→ GIVEN TEXT:
_ _ _ _

New DeepMind study reveals a hidden bottleneck in vector search that breaks advanced RAG systems

Vector embeddings are the backbone of modern enterprise AI, powering everything from retrieval-augmented generation (RAG) to semantic search. But a new study from Google DeepMind reveals a fundamental mathematical limitation to this technology that could cause sophisticated AI systems to fail in unexpected ways.

This isn't a problem that can be solved with bigger models or more training data. The research suggests that as search and retrieval tasks become more complex, the standard single-vector embedding approach will hit a hard ceiling, unable to represent all the possible ways documents can be relevant to a query.

For AI product leaders, the key takeaway is that "embedding-based retrieval is not a panacea," as the authors told VentureBeat. Understanding this limitation is crucial for building the next generation of robust and reliable AI systems.

The growing strain on vector embeddings

At their core, vector embeddings are a way of turning unstructured data like text, images, or audio into numerical representations, or vectors, in a high-dimensional space. This allows AI models to understand the semantic relationships between different pieces of data. In "dense retrieval," used in most RAG systems, a query is also turned into a vector, and the system finds the most relevant documents by identifying the document vectors closest to the query vector in that space.

_ _ _ _

→ SUPPLIED ENTRIES:
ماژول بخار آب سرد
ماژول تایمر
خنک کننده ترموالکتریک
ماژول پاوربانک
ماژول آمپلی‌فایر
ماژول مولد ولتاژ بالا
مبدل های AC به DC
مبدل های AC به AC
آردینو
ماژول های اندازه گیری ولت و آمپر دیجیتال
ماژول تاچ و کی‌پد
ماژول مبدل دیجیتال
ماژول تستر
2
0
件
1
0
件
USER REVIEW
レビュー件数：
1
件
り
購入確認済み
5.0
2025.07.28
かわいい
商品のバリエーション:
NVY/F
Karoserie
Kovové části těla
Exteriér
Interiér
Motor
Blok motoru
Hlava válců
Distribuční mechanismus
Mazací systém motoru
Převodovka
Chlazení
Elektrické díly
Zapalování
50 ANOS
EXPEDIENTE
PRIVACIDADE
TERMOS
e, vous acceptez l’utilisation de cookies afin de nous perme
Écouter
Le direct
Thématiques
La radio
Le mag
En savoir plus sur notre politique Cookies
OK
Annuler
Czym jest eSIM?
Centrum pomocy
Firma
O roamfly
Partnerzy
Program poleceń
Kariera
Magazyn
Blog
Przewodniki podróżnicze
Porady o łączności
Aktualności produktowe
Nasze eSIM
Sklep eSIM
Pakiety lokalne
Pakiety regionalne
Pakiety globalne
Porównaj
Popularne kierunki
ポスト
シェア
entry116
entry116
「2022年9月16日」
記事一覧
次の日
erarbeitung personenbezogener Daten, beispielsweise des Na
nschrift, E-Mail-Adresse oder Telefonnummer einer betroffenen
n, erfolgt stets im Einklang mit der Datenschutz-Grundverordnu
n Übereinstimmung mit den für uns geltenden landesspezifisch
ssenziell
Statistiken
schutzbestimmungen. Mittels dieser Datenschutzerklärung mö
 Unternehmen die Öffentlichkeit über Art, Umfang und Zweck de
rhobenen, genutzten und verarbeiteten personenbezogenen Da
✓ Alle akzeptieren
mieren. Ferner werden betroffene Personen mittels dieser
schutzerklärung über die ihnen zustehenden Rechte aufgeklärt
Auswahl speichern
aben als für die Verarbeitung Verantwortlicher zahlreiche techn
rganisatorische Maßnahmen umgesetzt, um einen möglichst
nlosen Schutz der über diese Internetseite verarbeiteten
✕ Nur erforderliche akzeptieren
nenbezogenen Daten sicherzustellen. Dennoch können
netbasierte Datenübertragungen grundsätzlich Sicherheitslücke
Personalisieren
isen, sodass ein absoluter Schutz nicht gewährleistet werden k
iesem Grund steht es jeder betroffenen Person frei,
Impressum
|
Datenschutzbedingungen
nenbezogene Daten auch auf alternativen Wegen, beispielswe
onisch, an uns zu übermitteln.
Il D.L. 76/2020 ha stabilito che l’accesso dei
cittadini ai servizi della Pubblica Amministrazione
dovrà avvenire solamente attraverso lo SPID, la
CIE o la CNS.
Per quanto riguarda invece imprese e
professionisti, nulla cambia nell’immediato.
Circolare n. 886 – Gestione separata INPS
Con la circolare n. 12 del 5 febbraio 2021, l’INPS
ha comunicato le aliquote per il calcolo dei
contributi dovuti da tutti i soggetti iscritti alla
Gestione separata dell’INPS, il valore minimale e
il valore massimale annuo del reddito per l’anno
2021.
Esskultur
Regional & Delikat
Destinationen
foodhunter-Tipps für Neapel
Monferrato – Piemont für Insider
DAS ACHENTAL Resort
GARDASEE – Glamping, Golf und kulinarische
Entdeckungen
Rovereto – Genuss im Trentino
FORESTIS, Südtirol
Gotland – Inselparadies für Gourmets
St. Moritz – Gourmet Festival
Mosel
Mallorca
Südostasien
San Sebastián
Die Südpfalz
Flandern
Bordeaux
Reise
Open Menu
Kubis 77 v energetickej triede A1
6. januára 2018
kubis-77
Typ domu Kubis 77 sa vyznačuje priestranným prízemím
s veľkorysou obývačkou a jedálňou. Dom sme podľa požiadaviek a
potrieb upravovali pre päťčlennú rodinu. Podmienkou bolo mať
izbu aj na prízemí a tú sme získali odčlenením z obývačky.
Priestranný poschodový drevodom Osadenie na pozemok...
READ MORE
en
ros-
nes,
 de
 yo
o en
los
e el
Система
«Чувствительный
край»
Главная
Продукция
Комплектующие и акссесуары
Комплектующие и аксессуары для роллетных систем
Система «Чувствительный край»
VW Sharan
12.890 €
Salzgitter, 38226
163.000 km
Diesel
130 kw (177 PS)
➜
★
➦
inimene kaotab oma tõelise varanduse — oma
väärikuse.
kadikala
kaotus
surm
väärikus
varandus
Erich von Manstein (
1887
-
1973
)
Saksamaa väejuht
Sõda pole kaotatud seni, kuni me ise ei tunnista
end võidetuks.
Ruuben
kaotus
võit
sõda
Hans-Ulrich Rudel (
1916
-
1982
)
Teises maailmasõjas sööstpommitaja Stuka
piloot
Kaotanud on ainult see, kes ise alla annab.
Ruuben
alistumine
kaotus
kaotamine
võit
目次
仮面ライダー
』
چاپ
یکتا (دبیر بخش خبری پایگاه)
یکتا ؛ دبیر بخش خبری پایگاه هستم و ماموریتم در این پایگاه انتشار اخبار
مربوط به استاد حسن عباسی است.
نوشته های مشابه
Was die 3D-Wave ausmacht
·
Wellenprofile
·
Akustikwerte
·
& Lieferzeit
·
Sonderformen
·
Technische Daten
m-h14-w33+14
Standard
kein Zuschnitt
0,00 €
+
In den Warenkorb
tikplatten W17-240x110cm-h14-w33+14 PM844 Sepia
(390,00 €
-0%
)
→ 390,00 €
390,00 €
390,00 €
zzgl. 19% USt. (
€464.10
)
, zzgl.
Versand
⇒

_ _ _ _

→ QUESTIONS:
**1.** Translate this sentence from the vector search article into Spanish: "This isn't a problem that can be solved with bigger models or more training data."
**2.** Reproduce the portion of the vector search article between "New DeepMind study" and "to a query.", inclusive.
**3.** According to the vector search article, how does a dense retrieval system find the most relevant documents for a query?

→ RESPONSES TO THE TASKS:
**1.** Este no es un problema que se pueda resolver con modelos más grandes o con más datos de entrenamiento.

**2.**
New DeepMind study reveals a hidden bottleneck in vector search that breaks advanced RAG systems

Vector embeddings are the backbone of modern enterprise AI, powering everything from retrieval-augmented generation (RAG) to semantic search. But a new study from Google DeepMind reveals a fundamental mathematical limitation to this technology that could cause sophisticated AI systems to fail in unexpected ways.

This isn't a problem that can be solved with bigger models or more training data. The research suggests that as search and retrieval tasks become more complex, the standard single-vector embedding approach will hit a hard ceiling, unable to represent all the possible ways documents can be relevant to a query.

**3.** It identifies the document vectors closest to the query vector in the high-dimensional space.